→ Your instructions
Reproduce every line of the records below, changing "common name" to "vernacular name" wherever it occurs and keeping everything else the same.

→ Stored items

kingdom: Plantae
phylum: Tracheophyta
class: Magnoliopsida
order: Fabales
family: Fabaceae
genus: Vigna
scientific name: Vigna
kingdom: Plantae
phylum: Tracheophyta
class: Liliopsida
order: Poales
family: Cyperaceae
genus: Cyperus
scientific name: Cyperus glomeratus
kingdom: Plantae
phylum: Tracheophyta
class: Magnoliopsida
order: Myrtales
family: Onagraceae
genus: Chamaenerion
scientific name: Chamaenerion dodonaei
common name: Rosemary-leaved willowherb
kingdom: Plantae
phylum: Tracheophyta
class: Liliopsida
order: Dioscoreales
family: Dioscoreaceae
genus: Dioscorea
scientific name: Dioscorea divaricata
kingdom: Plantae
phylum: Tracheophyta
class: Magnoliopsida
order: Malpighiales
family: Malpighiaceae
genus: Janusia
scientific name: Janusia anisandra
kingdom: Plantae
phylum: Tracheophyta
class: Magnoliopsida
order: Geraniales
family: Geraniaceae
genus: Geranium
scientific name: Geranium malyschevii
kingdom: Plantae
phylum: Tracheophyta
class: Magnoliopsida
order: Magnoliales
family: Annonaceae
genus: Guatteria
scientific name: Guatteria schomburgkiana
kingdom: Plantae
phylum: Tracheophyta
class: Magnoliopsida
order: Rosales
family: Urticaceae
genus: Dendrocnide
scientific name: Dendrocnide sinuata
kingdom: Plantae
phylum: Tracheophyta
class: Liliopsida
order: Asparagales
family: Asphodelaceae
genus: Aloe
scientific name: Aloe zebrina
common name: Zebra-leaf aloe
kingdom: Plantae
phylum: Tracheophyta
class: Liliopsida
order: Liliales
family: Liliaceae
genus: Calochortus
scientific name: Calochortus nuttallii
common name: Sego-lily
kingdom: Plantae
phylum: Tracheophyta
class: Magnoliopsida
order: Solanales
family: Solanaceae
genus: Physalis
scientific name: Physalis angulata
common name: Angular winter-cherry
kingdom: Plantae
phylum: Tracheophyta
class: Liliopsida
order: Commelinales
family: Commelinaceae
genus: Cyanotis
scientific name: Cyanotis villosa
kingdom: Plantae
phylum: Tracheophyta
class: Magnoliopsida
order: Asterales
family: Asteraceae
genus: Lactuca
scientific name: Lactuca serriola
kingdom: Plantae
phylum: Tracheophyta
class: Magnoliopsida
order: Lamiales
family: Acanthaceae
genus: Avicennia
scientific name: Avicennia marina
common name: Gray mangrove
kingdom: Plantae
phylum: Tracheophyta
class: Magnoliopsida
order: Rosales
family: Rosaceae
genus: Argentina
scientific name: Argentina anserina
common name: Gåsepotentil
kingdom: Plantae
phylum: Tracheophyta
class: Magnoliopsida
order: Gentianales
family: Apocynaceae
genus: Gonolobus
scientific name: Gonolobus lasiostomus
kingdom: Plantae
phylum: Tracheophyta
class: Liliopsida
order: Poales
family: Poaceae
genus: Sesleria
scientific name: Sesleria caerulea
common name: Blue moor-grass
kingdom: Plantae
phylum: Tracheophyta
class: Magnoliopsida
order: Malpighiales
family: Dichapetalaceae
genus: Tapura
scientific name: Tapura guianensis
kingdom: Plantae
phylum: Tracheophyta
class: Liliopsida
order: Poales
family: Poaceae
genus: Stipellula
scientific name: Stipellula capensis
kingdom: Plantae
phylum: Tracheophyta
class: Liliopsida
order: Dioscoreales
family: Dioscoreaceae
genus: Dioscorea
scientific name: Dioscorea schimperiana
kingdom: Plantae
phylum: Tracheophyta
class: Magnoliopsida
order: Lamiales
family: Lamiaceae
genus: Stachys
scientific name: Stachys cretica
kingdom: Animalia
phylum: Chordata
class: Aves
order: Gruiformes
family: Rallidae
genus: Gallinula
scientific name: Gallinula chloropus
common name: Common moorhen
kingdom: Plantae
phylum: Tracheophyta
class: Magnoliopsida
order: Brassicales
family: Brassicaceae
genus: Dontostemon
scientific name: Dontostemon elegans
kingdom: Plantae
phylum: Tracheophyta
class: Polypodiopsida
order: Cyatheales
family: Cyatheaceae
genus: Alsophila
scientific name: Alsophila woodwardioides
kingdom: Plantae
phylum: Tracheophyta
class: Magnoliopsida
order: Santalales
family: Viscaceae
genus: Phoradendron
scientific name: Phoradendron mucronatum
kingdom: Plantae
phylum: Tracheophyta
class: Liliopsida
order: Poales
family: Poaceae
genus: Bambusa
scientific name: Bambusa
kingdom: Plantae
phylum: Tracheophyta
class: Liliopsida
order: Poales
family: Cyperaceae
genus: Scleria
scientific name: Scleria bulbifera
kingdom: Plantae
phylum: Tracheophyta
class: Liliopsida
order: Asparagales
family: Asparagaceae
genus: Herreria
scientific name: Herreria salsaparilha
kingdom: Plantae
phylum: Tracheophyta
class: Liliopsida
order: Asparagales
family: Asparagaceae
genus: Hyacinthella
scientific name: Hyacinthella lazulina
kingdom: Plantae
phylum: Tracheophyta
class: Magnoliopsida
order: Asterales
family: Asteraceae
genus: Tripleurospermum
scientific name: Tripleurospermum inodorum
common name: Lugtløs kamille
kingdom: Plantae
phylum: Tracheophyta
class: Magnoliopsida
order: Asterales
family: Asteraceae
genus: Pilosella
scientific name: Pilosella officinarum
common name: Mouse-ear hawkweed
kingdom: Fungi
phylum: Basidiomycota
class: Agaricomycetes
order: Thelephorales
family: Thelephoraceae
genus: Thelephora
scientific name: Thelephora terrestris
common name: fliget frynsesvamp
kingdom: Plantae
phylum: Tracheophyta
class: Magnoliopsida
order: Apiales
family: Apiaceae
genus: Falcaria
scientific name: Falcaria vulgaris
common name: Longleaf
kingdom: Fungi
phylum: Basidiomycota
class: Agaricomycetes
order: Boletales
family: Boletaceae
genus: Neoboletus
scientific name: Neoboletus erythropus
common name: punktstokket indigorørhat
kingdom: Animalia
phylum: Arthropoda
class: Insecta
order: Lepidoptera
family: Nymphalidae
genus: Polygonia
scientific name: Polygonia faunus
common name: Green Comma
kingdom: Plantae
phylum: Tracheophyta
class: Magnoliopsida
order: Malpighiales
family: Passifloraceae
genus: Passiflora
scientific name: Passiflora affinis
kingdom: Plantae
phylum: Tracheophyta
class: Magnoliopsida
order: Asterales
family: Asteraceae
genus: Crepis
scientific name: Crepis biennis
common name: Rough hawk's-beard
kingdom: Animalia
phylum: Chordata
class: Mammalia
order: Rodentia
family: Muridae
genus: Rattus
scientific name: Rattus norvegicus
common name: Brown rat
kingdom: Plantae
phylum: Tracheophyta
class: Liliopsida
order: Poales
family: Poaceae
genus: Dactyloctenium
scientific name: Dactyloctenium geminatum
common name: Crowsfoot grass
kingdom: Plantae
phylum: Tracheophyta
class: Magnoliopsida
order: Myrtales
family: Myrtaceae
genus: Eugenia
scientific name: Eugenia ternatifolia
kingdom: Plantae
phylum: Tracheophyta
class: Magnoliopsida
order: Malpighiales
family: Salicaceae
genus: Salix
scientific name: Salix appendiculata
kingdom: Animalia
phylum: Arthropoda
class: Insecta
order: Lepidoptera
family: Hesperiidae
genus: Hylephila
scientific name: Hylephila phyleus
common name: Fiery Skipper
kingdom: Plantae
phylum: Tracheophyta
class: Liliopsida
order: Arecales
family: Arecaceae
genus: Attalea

→ Solution to this exercise
kingdom: Plantae
phylum: Tracheophyta
class: Magnoliopsida
order: Fabales
family: Fabaceae
genus: Vigna
scientific name: Vigna
kingdom: Plantae
phylum: Tracheophyta
class: Liliopsida
order: Poales
family: Cyperaceae
genus: Cyperus
scientific name: Cyperus glomeratus
kingdom: Plantae
phylum: Tracheophyta
class: Magnoliopsida
order: Myrtales
family: Onagraceae
genus: Chamaenerion
scientific name: Chamaenerion dodonaei
vernacular name: Rosemary-leaved willowherb
kingdom: Plantae
phylum: Tracheophyta
class: Liliopsida
order: Dioscoreales
family: Dioscoreaceae
genus: Dioscorea
scientific name: Dioscorea divaricata
kingdom: Plantae
phylum: Tracheophyta
class: Magnoliopsida
order: Malpighiales
family: Malpighiaceae
genus: Janusia
scientific name: Janusia anisandra
kingdom: Plantae
phylum: Tracheophyta
class: Magnoliopsida
order: Geraniales
family: Geraniaceae
genus: Geranium
scientific name: Geranium malyschevii
kingdom: Plantae
phylum: Tracheophyta
class: Magnoliopsida
order: Magnoliales
family: Annonaceae
genus: Guatteria
scientific name: Guatteria schomburgkiana
kingdom: Plantae
phylum: Tracheophyta
class: Magnoliopsida
order: Rosales
family: Urticaceae
genus: Dendrocnide
scientific name: Dendrocnide sinuata
kingdom: Plantae
phylum: Tracheophyta
class: Liliopsida
order: Asparagales
family: Asphodelaceae
genus: Aloe
scientific name: Aloe zebrina
vernacular name: Zebra-leaf aloe
kingdom: Plantae
phylum: Tracheophyta
class: Liliopsida
order: Liliales
family: Liliaceae
genus: Calochortus
scientific name: Calochortus nuttallii
vernacular name: Sego-lily
kingdom: Plantae
phylum: Tracheophyta
class: Magnoliopsida
order: Solanales
family: Solanaceae
genus: Physalis
scientific name: Physalis angulata
vernacular name: Angular winter-cherry
kingdom: Plantae
phylum: Tracheophyta
class: Liliopsida
order: Commelinales
family: Commelinaceae
genus: Cyanotis
scientific name: Cyanotis villosa
kingdom: Plantae
phylum: Tracheophyta
class: Magnoliopsida
order: Asterales
family: Asteraceae
genus: Lactuca
scientific name: Lactuca serriola
kingdom: Plantae
phylum: Tracheophyta
class: Magnoliopsida
order: Lamiales
family: Acanthaceae
genus: Avicennia
scientific name: Avicennia marina
vernacular name: Gray mangrove
kingdom: Plantae
phylum: Tracheophyta
class: Magnoliopsida
order: Rosales
family: Rosaceae
genus: Argentina
scientific name: Argentina anserina
vernacular name: Gåsepotentil
kingdom: Plantae
phylum: Tracheophyta
class: Magnoliopsida
order: Gentianales
family: Apocynaceae
genus: Gonolobus
scientific name: Gonolobus lasiostomus
kingdom: Plantae
phylum: Tracheophyta
class: Liliopsida
order: Poales
family: Poaceae
genus: Sesleria
scientific name: Sesleria caerulea
vernacular name: Blue moor-grass
kingdom: Plantae
phylum: Tracheophyta
class: Magnoliopsida
order: Malpighiales
family: Dichapetalaceae
genus: Tapura
scientific name: Tapura guianensis
kingdom: Plantae
phylum: Tracheophyta
class: Liliopsida
order: Poales
family: Poaceae
genus: Stipellula
scientific name: Stipellula capensis
kingdom: Plantae
phylum: Tracheophyta
class: Liliopsida
order: Dioscoreales
family: Dioscoreaceae
genus: Dioscorea
scientific name: Dioscorea schimperiana
kingdom: Plantae
phylum: Tracheophyta
class: Magnoliopsida
order: Lamiales
family: Lamiaceae
genus: Stachys
scientific name: Stachys cretica
kingdom: Animalia
phylum: Chordata
class: Aves
order: Gruiformes
family: Rallidae
genus: Gallinula
scientific name: Gallinula chloropus
vernacular name: Common moorhen
kingdom: Plantae
phylum: Tracheophyta
class: Magnoliopsida
order: Brassicales
family: Brassicaceae
genus: Dontostemon
scientific name: Dontostemon elegans
kingdom: Plantae
phylum: Tracheophyta
class: Polypodiopsida
order: Cyatheales
family: Cyatheaceae
genus: Alsophila
scientific name: Alsophila woodwardioides
kingdom: Plantae
phylum: Tracheophyta
class: Magnoliopsida
order: Santalales
family: Viscaceae
genus: Phoradendron
scientific name: Phoradendron mucronatum
kingdom: Plantae
phylum: Tracheophyta
class: Liliopsida
order: Poales
family: Poaceae
genus: Bambusa
scientific name: Bambusa
kingdom: Plantae
phylum: Tracheophyta
class: Liliopsida
order: Poales
family: Cyperaceae
genus: Scleria
scientific name: Scleria bulbifera
kingdom: Plantae
phylum: Tracheophyta
class: Liliopsida
order: Asparagales
family: Asparagaceae
genus: Herreria
scientific name: Herreria salsaparilha
kingdom: Plantae
phylum: Tracheophyta
class: Liliopsida
order: Asparagales
family: Asparagaceae
genus: Hyacinthella
scientific name: Hyacinthella lazulina
kingdom: Plantae
phylum: Tracheophyta
class: Magnoliopsida
order: Asterales
family: Asteraceae
genus: Tripleurospermum
scientific name: Tripleurospermum inodorum
vernacular name: Lugtløs kamille
kingdom: Plantae
phylum: Tracheophyta
class: Magnoliopsida
order: Asterales
family: Asteraceae
genus: Pilosella
scientific name: Pilosella officinarum
vernacular name: Mouse-ear hawkweed
kingdom: Fungi
phylum: Basidiomycota
class: Agaricomycetes
order: Thelephorales
family: Thelephoraceae
genus: Thelephora
scientific name: Thelephora terrestris
vernacular name: fliget frynsesvamp
kingdom: Plantae
phylum: Tracheophyta
class: Magnoliopsida
order: Apiales
family: Apiaceae
genus: Falcaria
scientific name: Falcaria vulgaris
vernacular name: Longleaf
kingdom: Fungi
phylum: Basidiomycota
class: Agaricomycetes
order: Boletales
family: Boletaceae
genus: Neoboletus
scientific name: Neoboletus erythropus
vernacular name: punktstokket indigorørhat
kingdom: Animalia
phylum: Arthropoda
class: Insecta
order: Lepidoptera
family: Nymphalidae
genus: Polygonia
scientific name: Polygonia faunus
vernacular name: Green Comma
kingdom: Plantae
phylum: Tracheophyta
class: Magnoliopsida
order: Malpighiales
family: Passifloraceae
genus: Passiflora
scientific name: Passiflora affinis
kingdom: Plantae
phylum: Tracheophyta
class: Magnoliopsida
order: Asterales
family: Asteraceae
genus: Crepis
scientific name: Crepis biennis
vernacular name: Rough hawk's-beard
kingdom: Animalia
phylum: Chordata
class: Mammalia
order: Rodentia
family: Muridae
genus: Rattus
scientific name: Rattus norvegicus
vernacular name: Brown rat
kingdom: Plantae
phylum: Tracheophyta
class: Liliopsida
order: Poales
family: Poaceae
genus: Dactyloctenium
scientific name: Dactyloctenium geminatum
vernacular name: Crowsfoot grass
kingdom: Plantae
phylum: Tracheophyta
class: Magnoliopsida
order: Myrtales
family: Myrtaceae
genus: Eugenia
scientific name: Eugenia ternatifolia
kingdom: Plantae
phylum: Tracheophyta
class: Magnoliopsida
order: Malpighiales
family: Salicaceae
genus: Salix
scientific name: Salix appendiculata
kingdom: Animalia
phylum: Arthropoda
class: Insecta
order: Lepidoptera
family: Hesperiidae
genus: Hylephila
scientific name: Hylephila phyleus
vernacular name: Fiery Skipper
kingdom: Plantae
phylum: Tracheophyta
class: Liliopsida
order: Arecales
family: Arecaceae
genus: Attalea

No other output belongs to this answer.